Winning Criminal Cases Where Losing is Not an Acceptable Option

Updated: May 2

By: Donald V. Watkins

Copyrighted and Published on October 15, 2013 (via Facebook); Updated on February 27, 2024

IMAGE: Former President Donald Trump attends his arraignment in a Manhattan courthouse following his March 2023 indictment on 34 counts relating to "hush money" payments to porn actress Stormy Daniels. April 2023.

An Editorial Opinion


Long before Donald Trump’s first criminal indictment in March 2023, a lot of readers asked me to describe the strategy for winning high-profile criminal cases where losing is NOT and acceptable option.  Here was my strategy for winning such cases when I actively practiced law:

 

These difficult cases require a different attitude and a non-traditional roadmap to victory. Representing a public scoundrel or celebrity outcast forces the legal advocate to sail against the prevailing winds to reach safe passage and freedom for the accused. The legal knowledge, skills and abilities for this journey are not found in law books and are not taught in law schools. They come solely from a lawyer’s baptism under fire in the courtroom.

** Direction **
Can you reproduce the editorial above on winning criminal cases, word for word from start to finish?

** Data shown **
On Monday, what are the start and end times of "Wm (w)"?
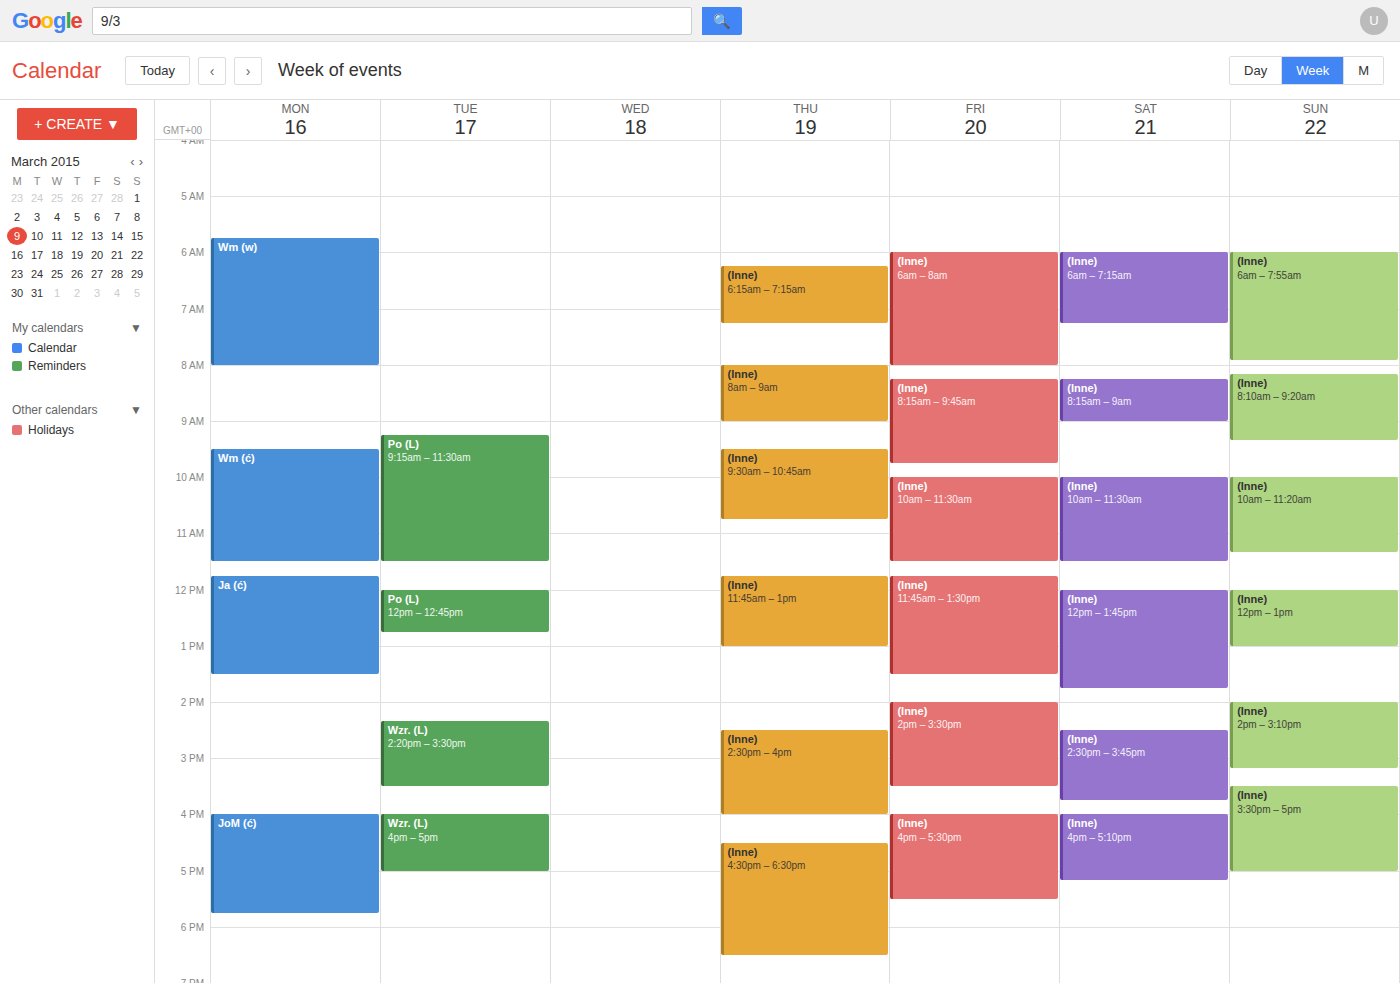
05:45 to 08:00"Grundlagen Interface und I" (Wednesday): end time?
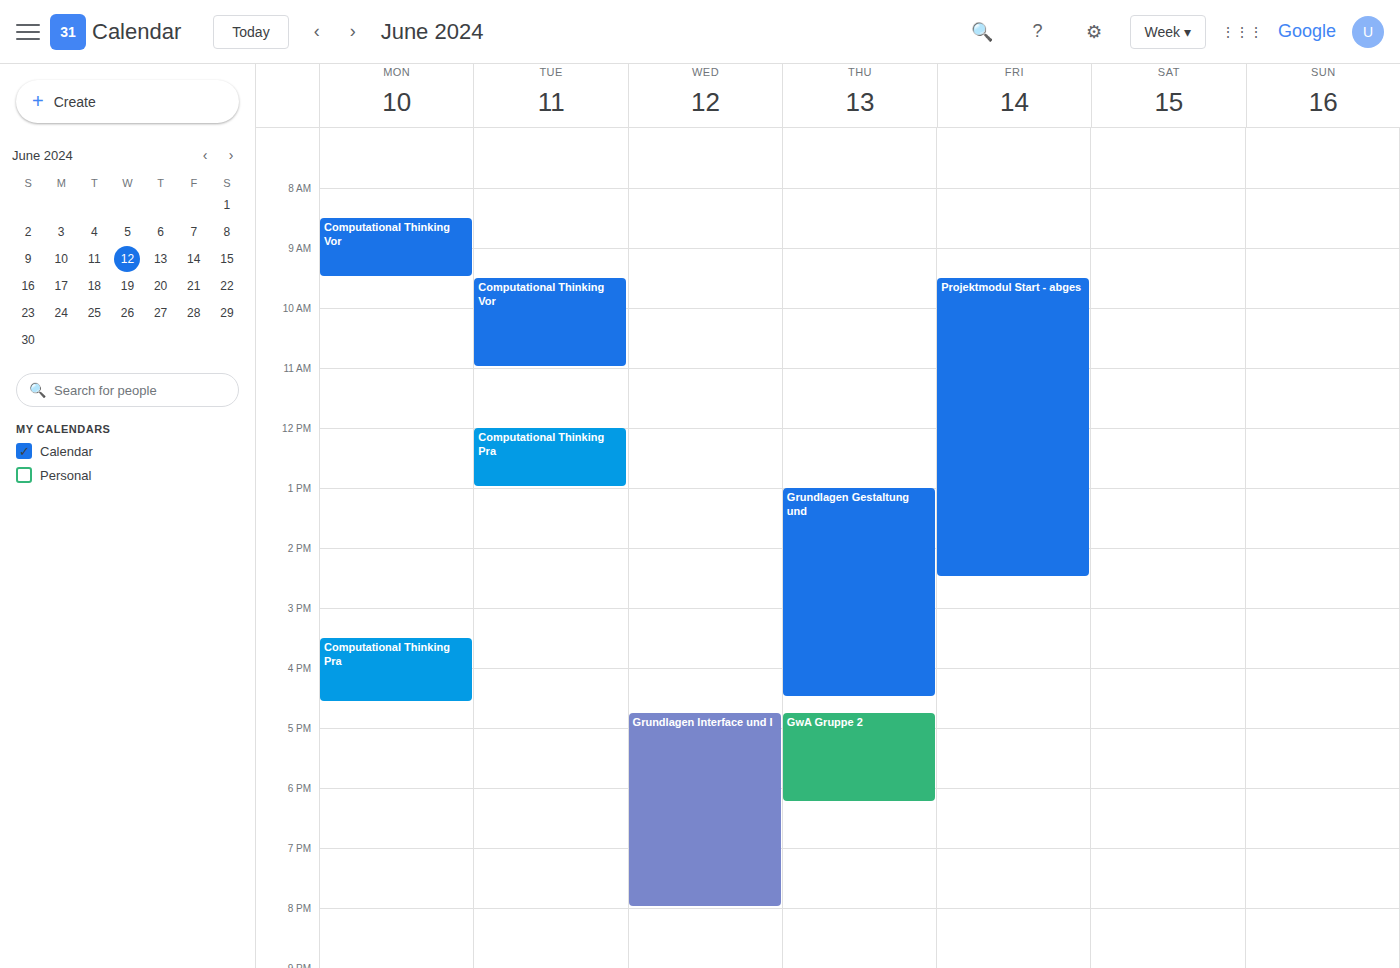
8:00 PM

** Task answer **
Winning Criminal Cases Where Losing is Not an Acceptable Option

Updated: May 2

By: Donald V. Watkins

Copyrighted and Published on October 15, 2013 (via Facebook); Updated on February 27, 2024

IMAGE: Former President Donald Trump attends his arraignment in a Manhattan courthouse following his March 2023 indictment on 34 counts relating to "hush money" payments to porn actress Stormy Daniels. April 2023.

An Editorial Opinion


Long before Donald Trump’s first criminal indictment in March 2023, a lot of readers asked me to describe the strategy for winning high-profile criminal cases where losing is NOT and acceptable option.  Here was my strategy for winning such cases when I actively practiced law:

 

These difficult cases require a different attitude and a non-traditional roadmap to victory. Representing a public scoundrel or celebrity outcast forces the legal advocate to sail against the prevailing winds to reach safe passage and freedom for the accused. The legal knowledge, skills and abilities for this journey are not found in law books and are not taught in law schools. They come solely from a lawyer’s baptism under fire in the courtroom.